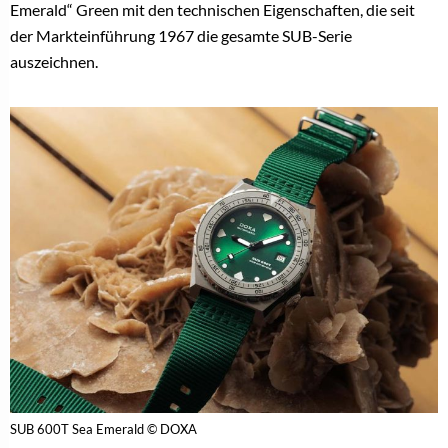
Emerald“ Green mit den technischen Eigenschaften, die seit
der Markteinführung 1967 die gesamte SUB-Serie
auszeichnen.
SUB 600T Sea Emerald © DOXA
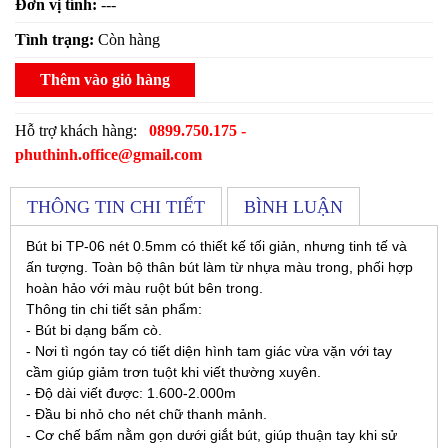
Đơn vị tính:
---
Tình trạng:
Còn hàng
Thêm vào giỏ hàng
Hỗ trợ khách hàng:
0899.750.175 -
phuthinh.office@gmail.com
THÔNG TIN CHI TIẾT
BÌNH LUẬN
Bút bi TP-06 nét 0.5mm có thiết kế tối giản, nhưng tinh tế và
ấn tượng. Toàn bộ thân bút làm từ nhựa màu trong, phối hợp
hoàn hảo với màu ruột bút bên trong.
Thông tin chi tiết sản phẩm:
- Bút bi dạng bấm cò.
- Nơi tì ngón tay có tiết diện hình tam giác vừa vặn với tay
cầm giúp giảm trơn tuột khi viết thường xuyên.
- Độ dài viết được: 1.600-2.000m
- Đầu bi nhỏ cho nét chữ thanh mảnh.
- Cơ chế bấm nằm gọn dưới giắt bút, giúp thuận tay khi sử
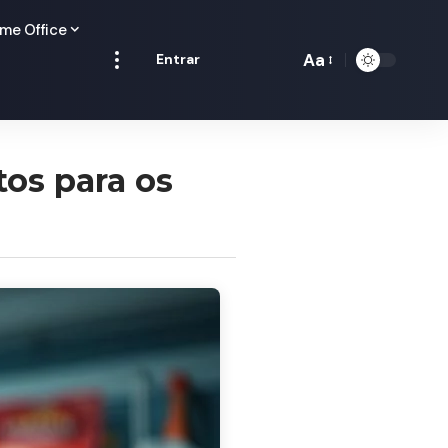
me Office
Aa
Entrar
Redimensionamen
de
fontes
tos para os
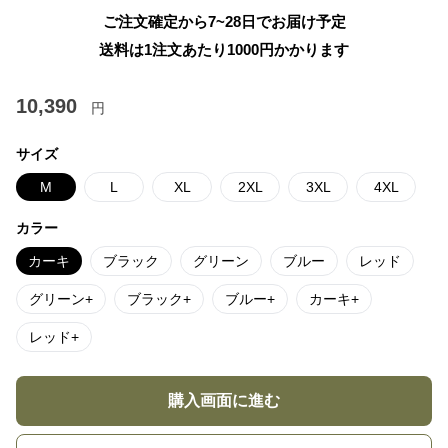
ご注文確定から7~28日でお届け予定
送料は1注文あたり
1000
円かかります
10,390
円
サイズ
M
L
XL
2XL
3XL
4XL
カラー
カーキ
ブラック
グリーン
ブルー
レッド
グリーン+
ブラック+
ブルー+
カーキ+
レッド+
購入画面に進む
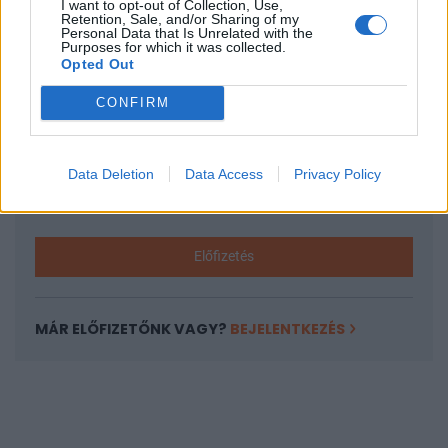
I want to opt-out of Collection, Use,
KEDVES OLVASÓNK!
Retention, Sale, and/or Sharing of my
Personal Data that Is Unrelated with the
A keresett cikk a portfolio.hu hírarchívumához
Purposes for which it was collected.
Opted Out
tartozik, melynek olvasása előfizetéses
regisztrációhoz kötött.
CONFIRM
Az előfizetés a következőket tartalmazza:
Portfolio.hu teljes cikkarchívum
Data Deletion
Data Access
Privacy Policy
Kötéslisták: BÉT elmúlt 2 év napon belüli
kötéslistái
Előfizetés
MÁR ELŐFIZETŐNK VAGY?
BEJELENTKEZÉS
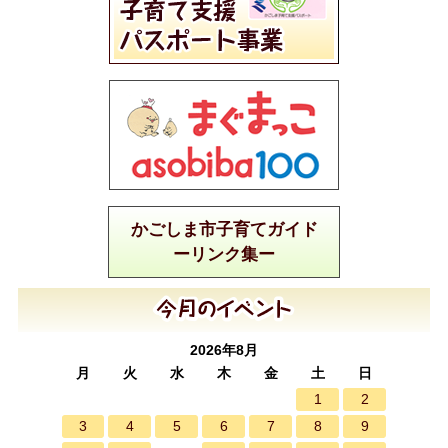
かごしま市子育てガイド
ーリンク集ー
2026年8月
月
火
水
木
金
土
日
1
2
3
4
5
6
7
8
9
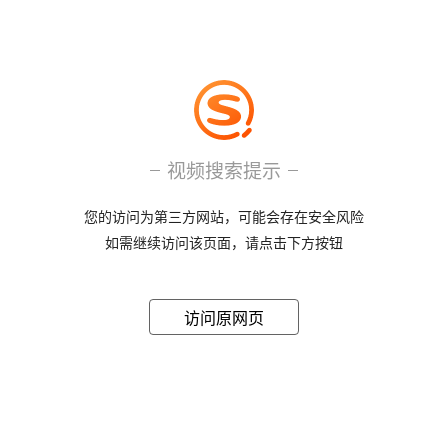
视频搜索提示
您的访问为第三方网站，可能会存在安全风险
如需继续访问该页面，请点击下方按钮
访问原网页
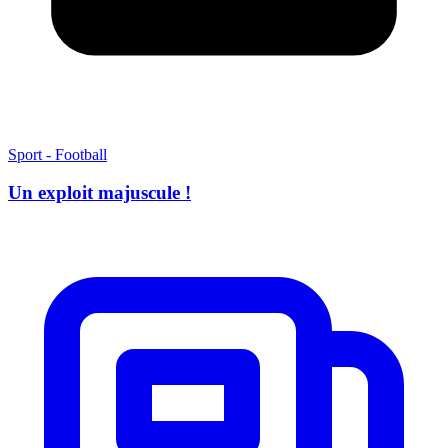
Sport - Football
Un exploit majuscule !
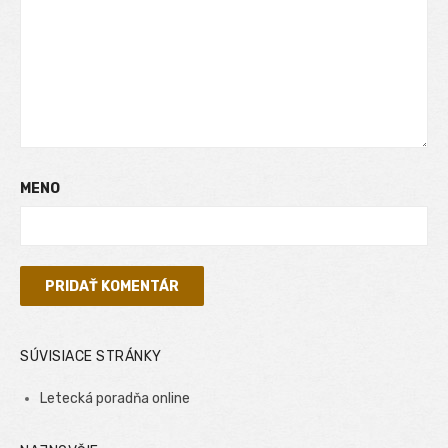
MENO
SÚVISIACE STRÁNKY
Letecká poradňa online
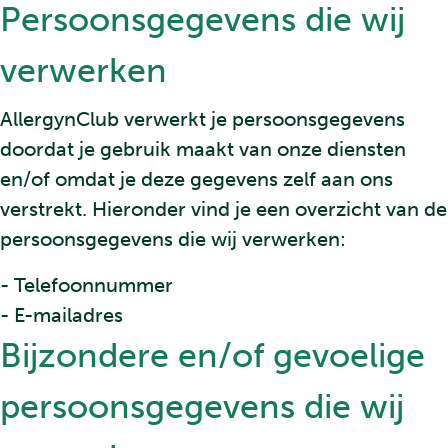
Persoonsgegevens die wij
verwerken
AllergynClub verwerkt je persoonsgegevens
doordat je gebruik maakt van onze diensten
en/of omdat je deze gegevens zelf aan ons
verstrekt. Hieronder vind je een overzicht van de
persoonsgegevens die wij verwerken:
- Telefoonnummer
- E-mailadres
Bijzondere en/of gevoelige
persoonsgegevens die wij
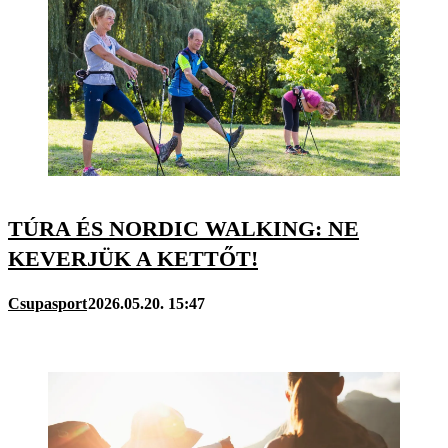
TÚRA ÉS NORDIC WALKING: NE
KEVERJÜK A KETTŐT!
Csupasport
2026.05.20. 15:47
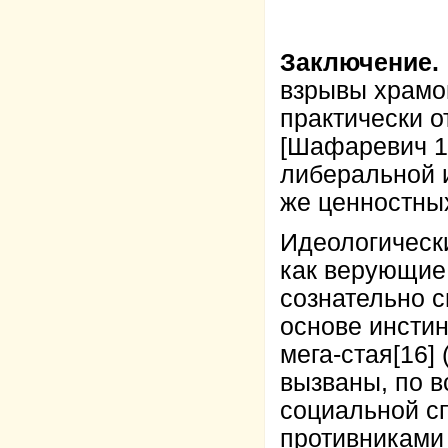
Заключение.
взрывы храмов
практически о
[Шафаревич 1
либеральной 
же ценностных
Идеологическ
как верующие,
сознательно с
основе инстин
мега-стая
[16]
(
вызваны, по в
социальной с
противниками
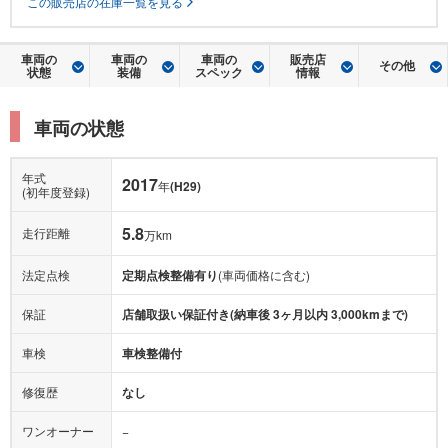
この販売店の在庫一覧を見る
車両の
車両の
車両の
販売店
その他
状態
装備
スペック
情報
車両の状態
年式
2017
年
(H29)
(初年度登録)
5.8
走行距離
万km
法定点検
定期点検整備有り
(車両価格に含む)
保証
店舗取扱い保証付き(納車後 3ヶ月以内 3,000kmまで)
車検
車検整備付
修復歴
なし
ワンオーナー
−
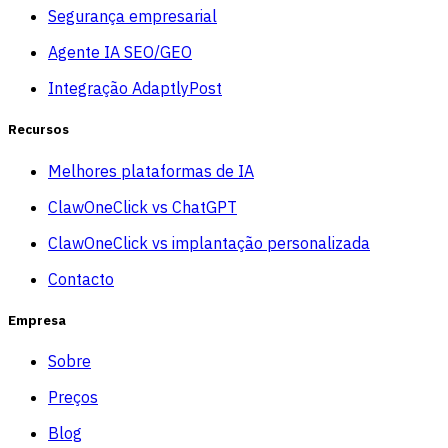
Segurança empresarial
Agente IA SEO/GEO
Integração AdaptlyPost
Recursos
Melhores plataformas de IA
ClawOneClick vs ChatGPT
ClawOneClick vs implantação personalizada
Contacto
Empresa
Sobre
Preços
Blog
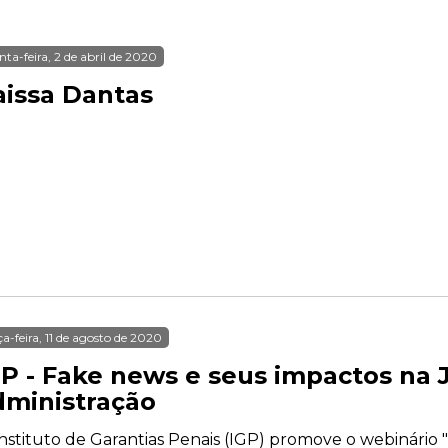
nta-feira, 2 de abril de 2020
aissa Dantas
ça-feira, 11 de agosto de 2020
GP - Fake news e seus impactos na J
dministração
nstituto de Garantias Penais (IGP) promove o webinário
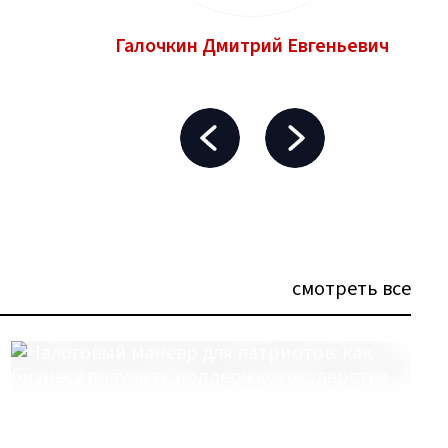
Галочкин Дмитрий Евгеньевич
смотреть все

> **PROBLEM REQUIREMENTS**
Copy out every line above, word for word, minus images.

> **REPLY TO THE TASK**
Emerald“ Green mit den technischen Eigenschaften, die seit
der Markteinführung 1967 die gesamte SUB-Serie
auszeichnen.
SUB 600T Sea Emerald © DOXA
Đơn vị tính:
---
Tình trạng:
Còn hàng
Thêm vào giỏ hàng
Hỗ trợ khách hàng:
0899.750.175 -
phuthinh.office@gmail.com
THÔNG TIN CHI TIẾT
BÌNH LUẬN
Bút bi TP-06 nét 0.5mm có thiết kế tối giản, nhưng tinh tế và
ấn tượng. Toàn bộ thân bút làm từ nhựa màu trong, phối hợp
hoàn hảo với màu ruột bút bên trong.
Thông tin chi tiết sản phẩm:
- Bút bi dạng bấm cò.
- Nơi tì ngón tay có tiết diện hình tam giác vừa vặn với tay
cầm giúp giảm trơn tuột khi viết thường xuyên.
- Độ dài viết được: 1.600-2.000m
- Đầu bi nhỏ cho nét chữ thanh mảnh.
- Cơ chế bấm nằm gọn dưới giắt bút, giúp thuận tay khi sử
me Office
Aa
Entrar
Redimensionamen
de
fontes
tos para os
ご注文確定から7~28日でお届け予定
送料は1注文あたり
1000
円かかります
10,390
円
サイズ
M
L
XL
2XL
3XL
4XL
カラー
カーキ
ブラック
グリーン
ブルー
レッド
グリーン+
ブラック+
ブルー+
カーキ+
レッド+
購入画面に進む
I want to opt-out of Collection, Use,
KEDVES OLVASÓNK!
Retention, Sale, and/or Sharing of my
Personal Data that Is Unrelated with the
A keresett cikk a portfolio.hu hírarchívumához
Purposes for which it was collected.
Opted Out
tartozik, melynek olvasása előfizetéses
regisztrációhoz kötött.
CONFIRM
Az előfizetés a következőket tartalmazza:
Portfolio.hu teljes cikkarchívum
Data Deletion
Data Access
Privacy Policy
Kötéslisták: BÉT elmúlt 2 év napon belüli
kötéslistái
Előfizetés
MÁR ELŐFIZETŐNK VAGY?
BEJELENTKEZÉS
かごしま市子育てガイド
ーリンク集ー
2026年8月
月
火
水
木
金
土
日
1
2
3
4
5
6
7
8
9
视频搜索提示
您的访问为第三方网站，可能会存在安全风险
如需继续访问该页面，请点击下方按钮
访问原网页
Sport - Football
Un exploit majuscule !
MENO
SÚVISIACE STRÁNKY
Letecká poradňa online
Persoonsgegevens die wij
verwerken
AllergynClub verwerkt je persoonsgegevens
doordat je gebruik maakt van onze diensten
en/of omdat je deze gegevens zelf aan ons
verstrekt. Hieronder vind je een overzicht van de
persoonsgegevens die wij verwerken:
- Telefoonnummer
- E-mailadres
Bijzondere en/of gevoelige
persoonsgegevens die wij
TÚRA ÉS NORDIC WALKING: NE
KEVERJÜK A KETTŐT!
Csupasport
2026.05.20. 15:47
Заключение.
взрывы храмов
практически о
[Шафаревич 1
либеральной 
же ценностных
Идеологическ
как верующие,
сознательно с
основе инстин
мега-стая
[16]
(
вызваны, по в
социальной с
противниками
この販売店の在庫一覧を見る
車両の
車両の
車両の
販売店
その他
状態
装備
スペック
情報
車両の状態
年式
2017
年
(H29)
(初年度登録)
5.8
走行距離
万km
法定点検
定期点検整備有り
(車両価格に含む)
保証
店舗取扱い保証付き(納車後 3ヶ月以内 3,000kmまで)
車検
車検整備付
修復歴
なし
ワンオーナー
−
Segurança empresarial
Agente IA SEO/GEO
Integração AdaptlyPost
Recursos
Melhores plataformas de IA
ClawOneClick vs ChatGPT
ClawOneClick vs implantação personalizada
Contacto
Empresa
Sobre
Preços
Blog
nta-feira, 2 de abril de 2020
aissa Dantas
ça-feira, 11 de agosto de 2020
GP - Fake news e seus impactos na J
dministração
nstituto de Garantias Penais (IGP) promove o webinário
Галочкин Дмитрий Евгеньевич
смотреть все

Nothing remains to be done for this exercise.